About this task: Set down each line of the records once more, precisely, and omit the pictures.

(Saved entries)
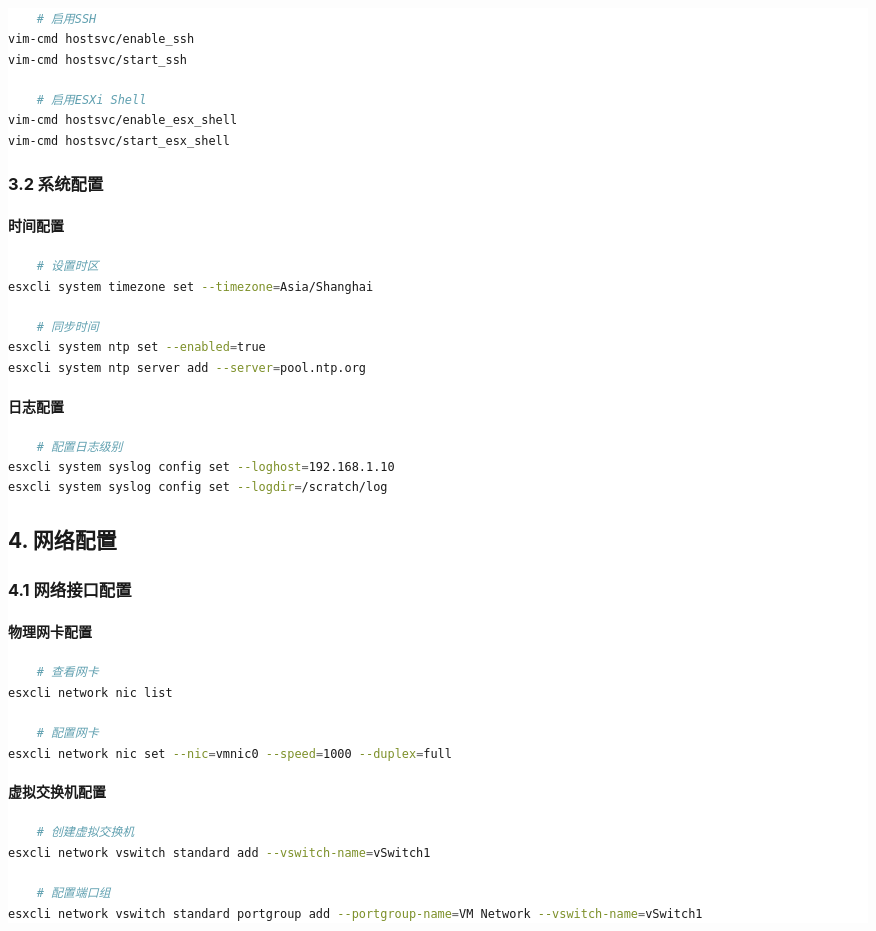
 ```bash
    # 启用SSH
vim-cmd hostsvc/enable_ssh
vim-cmd hostsvc/start_ssh

    # 启用ESXi Shell
vim-cmd hostsvc/enable_esx_shell
vim-cmd hostsvc/start_esx_shell
```

### 3.2 系统配置

#### 时间配置

```bash
    # 设置时区
esxcli system timezone set --timezone=Asia/Shanghai

    # 同步时间
esxcli system ntp set --enabled=true
esxcli system ntp server add --server=pool.ntp.org
```

#### 日志配置

```bash
    # 配置日志级别
esxcli system syslog config set --loghost=192.168.1.10
esxcli system syslog config set --logdir=/scratch/log
```

## 4. 网络配置

### 4.1 网络接口配置

#### 物理网卡配置

```bash
    # 查看网卡
esxcli network nic list

    # 配置网卡
esxcli network nic set --nic=vmnic0 --speed=1000 --duplex=full
```

#### 虚拟交换机配置

```bash
    # 创建虚拟交换机
esxcli network vswitch standard add --vswitch-name=vSwitch1

    # 配置端口组
esxcli network vswitch standard portgroup add --portgroup-name=VM Network --vswitch-name=vSwitch1
```
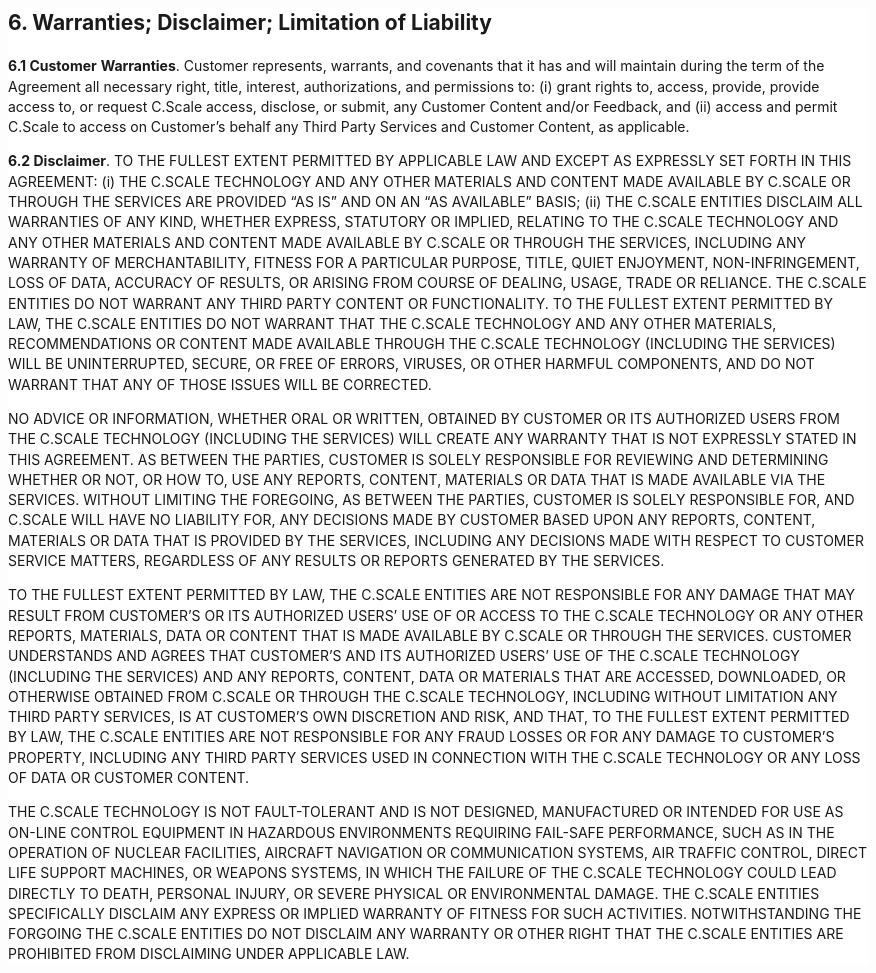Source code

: ## 6. Warranties; Disclaimer; Limitation of Liability

**6.1        Customer** **Warranties**.  Customer represents, warrants, and covenants that it has and will maintain during the term of the Agreement all necessary right, title, interest, authorizations, and permissions to: (i) grant rights to, access, provide, provide access to, or request C.Scale access, disclose, or submit, any Customer Content and/or Feedback, and (ii) access and permit C.Scale to access on Customer’s behalf any Third Party Services and Customer Content, as applicable.

**6.2        Disclaimer**.  TO THE FULLEST EXTENT PERMITTED BY APPLICABLE LAW AND EXCEPT AS EXPRESSLY SET FORTH IN THIS AGREEMENT: (i) THE C.SCALE TECHNOLOGY AND ANY OTHER MATERIALS AND CONTENT MADE AVAILABLE BY C.SCALE OR THROUGH THE SERVICES ARE PROVIDED “AS IS” AND ON AN “AS AVAILABLE” BASIS; (ii) THE C.SCALE ENTITIES DISCLAIM ALL WARRANTIES OF ANY KIND, WHETHER EXPRESS, STATUTORY OR IMPLIED, RELATING TO THE C.SCALE TECHNOLOGY AND ANY OTHER MATERIALS AND CONTENT MADE AVAILABLE BY C.SCALE OR THROUGH THE SERVICES, INCLUDING ANY WARRANTY OF MERCHANTABILITY, FITNESS FOR A PARTICULAR PURPOSE, TITLE, QUIET ENJOYMENT, NON-INFRINGEMENT, LOSS OF DATA, ACCURACY OF RESULTS, OR ARISING FROM COURSE OF DEALING, USAGE, TRADE OR RELIANCE.  THE C.SCALE ENTITIES DO NOT WARRANT ANY THIRD PARTY CONTENT OR FUNCTIONALITY.  TO THE FULLEST EXTENT PERMITTED BY LAW, THE C.SCALE ENTITIES DO NOT WARRANT THAT THE C.SCALE TECHNOLOGY AND ANY OTHER MATERIALS, RECOMMENDATIONS OR CONTENT MADE AVAILABLE THROUGH THE C.SCALE TECHNOLOGY (INCLUDING THE SERVICES) WILL BE UNINTERRUPTED, SECURE, OR FREE OF ERRORS, VIRUSES, OR OTHER HARMFUL COMPONENTS, AND DO NOT WARRANT THAT ANY OF THOSE ISSUES WILL BE CORRECTED.&#x20;

NO ADVICE OR INFORMATION, WHETHER ORAL OR WRITTEN, OBTAINED BY CUSTOMER OR ITS AUTHORIZED USERS FROM THE C.SCALE TECHNOLOGY (INCLUDING THE SERVICES) WILL CREATE ANY WARRANTY THAT IS NOT EXPRESSLY STATED IN THIS AGREEMENT.  AS BETWEEN THE PARTIES, CUSTOMER IS SOLELY RESPONSIBLE FOR REVIEWING AND DETERMINING WHETHER OR NOT, OR HOW TO, USE ANY REPORTS, CONTENT, MATERIALS OR DATA THAT IS MADE AVAILABLE VIA THE SERVICES.  WITHOUT LIMITING THE FOREGOING, AS BETWEEN THE PARTIES, CUSTOMER IS SOLELY RESPONSIBLE FOR, AND C.SCALE WILL HAVE NO LIABILITY FOR, ANY DECISIONS MADE BY CUSTOMER BASED UPON ANY REPORTS, CONTENT, MATERIALS OR DATA THAT IS PROVIDED BY THE SERVICES, INCLUDING ANY DECISIONS MADE WITH RESPECT TO CUSTOMER SERVICE MATTERS, REGARDLESS OF ANY RESULTS OR REPORTS GENERATED BY THE SERVICES.&#x20;

TO THE FULLEST EXTENT PERMITTED BY LAW, THE C.SCALE ENTITIES ARE NOT RESPONSIBLE FOR ANY DAMAGE THAT MAY RESULT FROM CUSTOMER’S OR ITS AUTHORIZED USERS’ USE OF OR ACCESS TO THE C.SCALE TECHNOLOGY OR ANY OTHER REPORTS, MATERIALS, DATA OR CONTENT THAT IS MADE AVAILABLE BY C.SCALE OR THROUGH THE SERVICES.  CUSTOMER UNDERSTANDS AND AGREES THAT CUSTOMER’S AND ITS AUTHORIZED USERS’ USE OF THE C.SCALE TECHNOLOGY (INCLUDING THE SERVICES) AND ANY REPORTS, CONTENT, DATA OR MATERIALS THAT ARE ACCESSED, DOWNLOADED, OR OTHERWISE OBTAINED FROM C.SCALE OR THROUGH THE C.SCALE TECHNOLOGY, INCLUDING WITHOUT LIMITATION ANY THIRD PARTY SERVICES, IS AT CUSTOMER’S OWN DISCRETION AND RISK, AND THAT, TO THE FULLEST EXTENT PERMITTED BY LAW, THE C.SCALE ENTITIES ARE NOT RESPONSIBLE FOR ANY FRAUD LOSSES OR FOR ANY DAMAGE TO CUSTOMER’S PROPERTY, INCLUDING ANY THIRD PARTY SERVICES USED IN CONNECTION WITH THE C.SCALE TECHNOLOGY OR ANY LOSS OF DATA OR CUSTOMER CONTENT.&#x20;

THE C.SCALE TECHNOLOGY IS NOT FAULT-TOLERANT AND IS NOT DESIGNED, MANUFACTURED OR INTENDED FOR USE AS ON-LINE CONTROL EQUIPMENT IN HAZARDOUS ENVIRONMENTS REQUIRING FAIL-SAFE PERFORMANCE, SUCH AS IN THE OPERATION OF NUCLEAR FACILITIES, AIRCRAFT NAVIGATION OR COMMUNICATION SYSTEMS, AIR TRAFFIC CONTROL, DIRECT LIFE SUPPORT MACHINES, OR WEAPONS SYSTEMS, IN WHICH THE FAILURE OF THE C.SCALE TECHNOLOGY COULD LEAD DIRECTLY TO DEATH, PERSONAL INJURY, OR SEVERE PHYSICAL OR ENVIRONMENTAL DAMAGE.  THE C.SCALE ENTITIES SPECIFICALLY DISCLAIM ANY EXPRESS OR IMPLIED WARRANTY OF FITNESS FOR SUCH ACTIVITIES.  NOTWITHSTANDING THE FORGOING THE C.SCALE ENTITIES DO NOT DISCLAIM ANY WARRANTY OR OTHER RIGHT THAT THE C.SCALE ENTITIES ARE PROHIBITED FROM DISCLAIMING UNDER APPLICABLE LAW.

Final answer:
 ```bash
    # 启用SSH
vim-cmd hostsvc/enable_ssh
vim-cmd hostsvc/start_ssh

    # 启用ESXi Shell
vim-cmd hostsvc/enable_esx_shell
vim-cmd hostsvc/start_esx_shell
```

### 3.2 系统配置

#### 时间配置

```bash
    # 设置时区
esxcli system timezone set --timezone=Asia/Shanghai

    # 同步时间
esxcli system ntp set --enabled=true
esxcli system ntp server add --server=pool.ntp.org
```

#### 日志配置

```bash
    # 配置日志级别
esxcli system syslog config set --loghost=192.168.1.10
esxcli system syslog config set --logdir=/scratch/log
```

## 4. 网络配置

### 4.1 网络接口配置

#### 物理网卡配置

```bash
    # 查看网卡
esxcli network nic list

    # 配置网卡
esxcli network nic set --nic=vmnic0 --speed=1000 --duplex=full
```

#### 虚拟交换机配置

```bash
    # 创建虚拟交换机
esxcli network vswitch standard add --vswitch-name=vSwitch1

    # 配置端口组
esxcli network vswitch standard portgroup add --portgroup-name=VM Network --vswitch-name=vSwitch1
```
Source code

: ## 6. Warranties; Disclaimer; Limitation of Liability

**6.1        Customer** **Warranties**.  Customer represents, warrants, and covenants that it has and will maintain during the term of the Agreement all necessary right, title, interest, authorizations, and permissions to: (i) grant rights to, access, provide, provide access to, or request C.Scale access, disclose, or submit, any Customer Content and/or Feedback, and (ii) access and permit C.Scale to access on Customer’s behalf any Third Party Services and Customer Content, as applicable.

**6.2        Disclaimer**.  TO THE FULLEST EXTENT PERMITTED BY APPLICABLE LAW AND EXCEPT AS EXPRESSLY SET FORTH IN THIS AGREEMENT: (i) THE C.SCALE TECHNOLOGY AND ANY OTHER MATERIALS AND CONTENT MADE AVAILABLE BY C.SCALE OR THROUGH THE SERVICES ARE PROVIDED “AS IS” AND ON AN “AS AVAILABLE” BASIS; (ii) THE C.SCALE ENTITIES DISCLAIM ALL WARRANTIES OF ANY KIND, WHETHER EXPRESS, STATUTORY OR IMPLIED, RELATING TO THE C.SCALE TECHNOLOGY AND ANY OTHER MATERIALS AND CONTENT MADE AVAILABLE BY C.SCALE OR THROUGH THE SERVICES, INCLUDING ANY WARRANTY OF MERCHANTABILITY, FITNESS FOR A PARTICULAR PURPOSE, TITLE, QUIET ENJOYMENT, NON-INFRINGEMENT, LOSS OF DATA, ACCURACY OF RESULTS, OR ARISING FROM COURSE OF DEALING, USAGE, TRADE OR RELIANCE.  THE C.SCALE ENTITIES DO NOT WARRANT ANY THIRD PARTY CONTENT OR FUNCTIONALITY.  TO THE FULLEST EXTENT PERMITTED BY LAW, THE C.SCALE ENTITIES DO NOT WARRANT THAT THE C.SCALE TECHNOLOGY AND ANY OTHER MATERIALS, RECOMMENDATIONS OR CONTENT MADE AVAILABLE THROUGH THE C.SCALE TECHNOLOGY (INCLUDING THE SERVICES) WILL BE UNINTERRUPTED, SECURE, OR FREE OF ERRORS, VIRUSES, OR OTHER HARMFUL COMPONENTS, AND DO NOT WARRANT THAT ANY OF THOSE ISSUES WILL BE CORRECTED.&#x20;

NO ADVICE OR INFORMATION, WHETHER ORAL OR WRITTEN, OBTAINED BY CUSTOMER OR ITS AUTHORIZED USERS FROM THE C.SCALE TECHNOLOGY (INCLUDING THE SERVICES) WILL CREATE ANY WARRANTY THAT IS NOT EXPRESSLY STATED IN THIS AGREEMENT.  AS BETWEEN THE PARTIES, CUSTOMER IS SOLELY RESPONSIBLE FOR REVIEWING AND DETERMINING WHETHER OR NOT, OR HOW TO, USE ANY REPORTS, CONTENT, MATERIALS OR DATA THAT IS MADE AVAILABLE VIA THE SERVICES.  WITHOUT LIMITING THE FOREGOING, AS BETWEEN THE PARTIES, CUSTOMER IS SOLELY RESPONSIBLE FOR, AND C.SCALE WILL HAVE NO LIABILITY FOR, ANY DECISIONS MADE BY CUSTOMER BASED UPON ANY REPORTS, CONTENT, MATERIALS OR DATA THAT IS PROVIDED BY THE SERVICES, INCLUDING ANY DECISIONS MADE WITH RESPECT TO CUSTOMER SERVICE MATTERS, REGARDLESS OF ANY RESULTS OR REPORTS GENERATED BY THE SERVICES.&#x20;

TO THE FULLEST EXTENT PERMITTED BY LAW, THE C.SCALE ENTITIES ARE NOT RESPONSIBLE FOR ANY DAMAGE THAT MAY RESULT FROM CUSTOMER’S OR ITS AUTHORIZED USERS’ USE OF OR ACCESS TO THE C.SCALE TECHNOLOGY OR ANY OTHER REPORTS, MATERIALS, DATA OR CONTENT THAT IS MADE AVAILABLE BY C.SCALE OR THROUGH THE SERVICES.  CUSTOMER UNDERSTANDS AND AGREES THAT CUSTOMER’S AND ITS AUTHORIZED USERS’ USE OF THE C.SCALE TECHNOLOGY (INCLUDING THE SERVICES) AND ANY REPORTS, CONTENT, DATA OR MATERIALS THAT ARE ACCESSED, DOWNLOADED, OR OTHERWISE OBTAINED FROM C.SCALE OR THROUGH THE C.SCALE TECHNOLOGY, INCLUDING WITHOUT LIMITATION ANY THIRD PARTY SERVICES, IS AT CUSTOMER’S OWN DISCRETION AND RISK, AND THAT, TO THE FULLEST EXTENT PERMITTED BY LAW, THE C.SCALE ENTITIES ARE NOT RESPONSIBLE FOR ANY FRAUD LOSSES OR FOR ANY DAMAGE TO CUSTOMER’S PROPERTY, INCLUDING ANY THIRD PARTY SERVICES USED IN CONNECTION WITH THE C.SCALE TECHNOLOGY OR ANY LOSS OF DATA OR CUSTOMER CONTENT.&#x20;

THE C.SCALE TECHNOLOGY IS NOT FAULT-TOLERANT AND IS NOT DESIGNED, MANUFACTURED OR INTENDED FOR USE AS ON-LINE CONTROL EQUIPMENT IN HAZARDOUS ENVIRONMENTS REQUIRING FAIL-SAFE PERFORMANCE, SUCH AS IN THE OPERATION OF NUCLEAR FACILITIES, AIRCRAFT NAVIGATION OR COMMUNICATION SYSTEMS, AIR TRAFFIC CONTROL, DIRECT LIFE SUPPORT MACHINES, OR WEAPONS SYSTEMS, IN WHICH THE FAILURE OF THE C.SCALE TECHNOLOGY COULD LEAD DIRECTLY TO DEATH, PERSONAL INJURY, OR SEVERE PHYSICAL OR ENVIRONMENTAL DAMAGE.  THE C.SCALE ENTITIES SPECIFICALLY DISCLAIM ANY EXPRESS OR IMPLIED WARRANTY OF FITNESS FOR SUCH ACTIVITIES.  NOTWITHSTANDING THE FORGOING THE C.SCALE ENTITIES DO NOT DISCLAIM ANY WARRANTY OR OTHER RIGHT THAT THE C.SCALE ENTITIES ARE PROHIBITED FROM DISCLAIMING UNDER APPLICABLE LAW.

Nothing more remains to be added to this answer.